*Request:* From the records below, please print only the lines from the one containing "Ethnic Wear for" through the one containing "17th June 2011", both included. Skip the pictures.
───── Extracted data
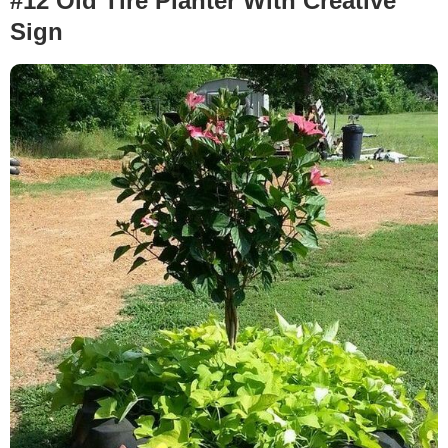
#12 Old Tire Planter With Creative
Sign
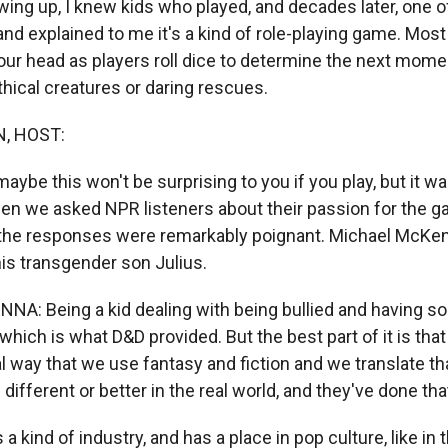
ing up, I knew kids who played, and decades later, one o
and explained to me it's a kind of role-playing game. Most
our head as players roll dice to determine the next momen
hical creatures or daring rescues.
, HOST:
aybe this won't be surprising to you if you play, but it wa
 we asked NPR listeners about their passion for the ga
 of the responses were remarkably poignant. Michael McK
is transgender son Julius.
A: Being a kid dealing with being bullied and having 
 which is what D&D provided. But the best part of it is that
eal way that we use fantasy and fiction and we translate th
ifferent or better in the real world, and they've done tha
a kind of industry, and has a place in pop culture, like in t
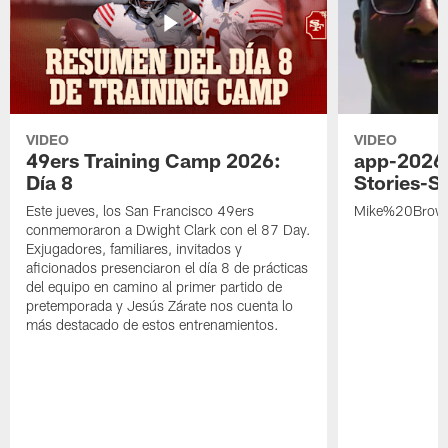
VIDEO
VIDEO
49ers Training Camp 2026:
app-2026
Día 8
Stories-S
Este jueves, los San Francisco 49ers
Mike%20Brow
conmemoraron a Dwight Clark con el 87 Day.
Exjugadores, familiares, invitados y
aficionados presenciaron el día 8 de prácticas
del equipo en camino al primer partido de
pretemporada y Jesús Zárate nos cuenta lo
más destacado de estos entrenamientos.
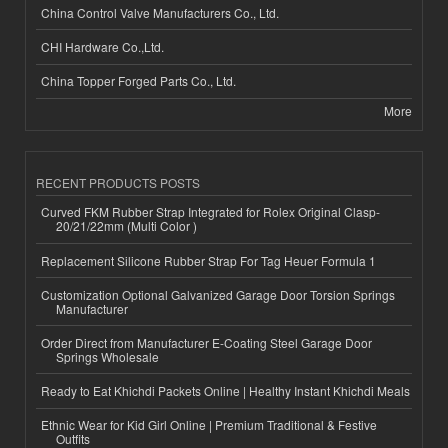
China Control Valve Manufacturers Co., Ltd.
CHI Hardware Co.,Ltd.
China Topper Forged Parts Co., Ltd.
More
RECENT PRODUCTS POSTS
Curved FKM Rubber Strap Integrated for Rolex Original Clasp-
20/21/22mm (Multi Color )
Replacement Silicone Rubber Strap For Tag Heuer Formula 1
Customization Optional Galvanized Garage Door Torsion Springs
Manufacturer
Order Direct from Manufacturer E-Coating Steel Garage Door
Springs Wholesale
Ready to Eat Khichdi Packets Online | Healthy Instant Khichdi Meals
Ethnic Wear for Kid Girl Online | Premium Traditional & Festive
Outfits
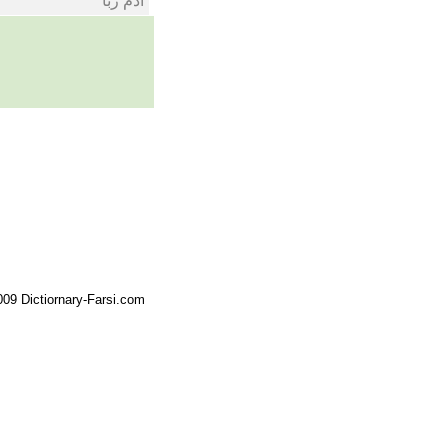
ادم ربا
09 Dictiornary-Farsi.com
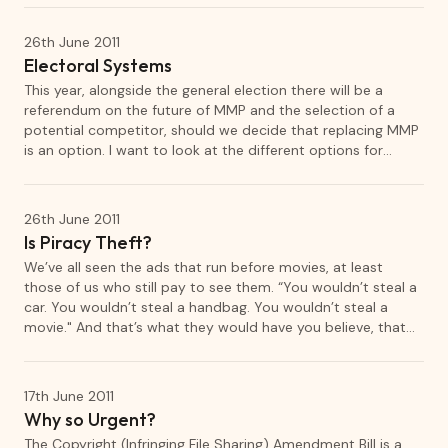
that could evolve into something more solid.
26th June 2011
Electoral Systems
This year, alongside the general election there will be a
referendum on the future of MMP and the selection of a
potential competitor, should we decide that replacing MMP
is an option. I want to look at the different options for
electoral system that we have available.
26th June 2011
Is Piracy Theft?
We’ve all seen the ads that run before movies, at least
those of us who still pay to see them. “You wouldn’t steal a
car. You wouldn’t steal a handbag. You wouldn’t steal a
movie." And that’s what they would have you believe, that
copyright infringement is exactly the same as theft. Not like
theft, but the same as theft. Some (who themselves listen
to pirated K-pop) even try to tell us that assault on
17th June 2011
copyright is the same as assault on a human being.
Why so Urgent?
The Copyright (Infringing File Sharing) Amendment Bill is a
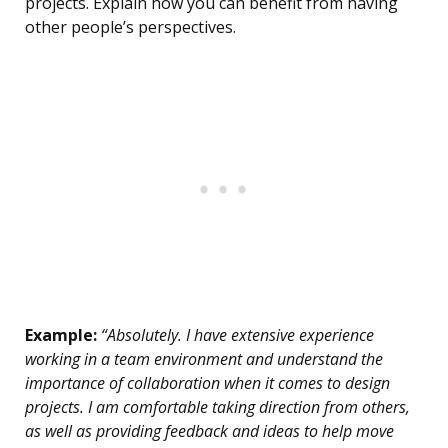
projects. Explain how you can benefit from having
other people’s perspectives.
Example:
“Absolutely. I have extensive experience
working in a team environment and understand the
importance of collaboration when it comes to design
projects. I am comfortable taking direction from others,
as well as providing feedback and ideas to help move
──────────
*Answer for the task:*
Ethnic Wear for Kid Girl Online | Premium Traditional & Festive
Outfits
ادم ربا
09 Dictiornary-Farsi.com
that could evolve into something more solid.
26th June 2011
Electoral Systems
This year, alongside the general election there will be a
referendum on the future of MMP and the selection of a
potential competitor, should we decide that replacing MMP
is an option. I want to look at the different options for
electoral system that we have available.
26th June 2011
Is Piracy Theft?
We’ve all seen the ads that run before movies, at least
those of us who still pay to see them. “You wouldn’t steal a
car. You wouldn’t steal a handbag. You wouldn’t steal a
movie." And that’s what they would have you believe, that
copyright infringement is exactly the same as theft. Not like
theft, but the same as theft. Some (who themselves listen
to pirated K-pop) even try to tell us that assault on
17th June 2011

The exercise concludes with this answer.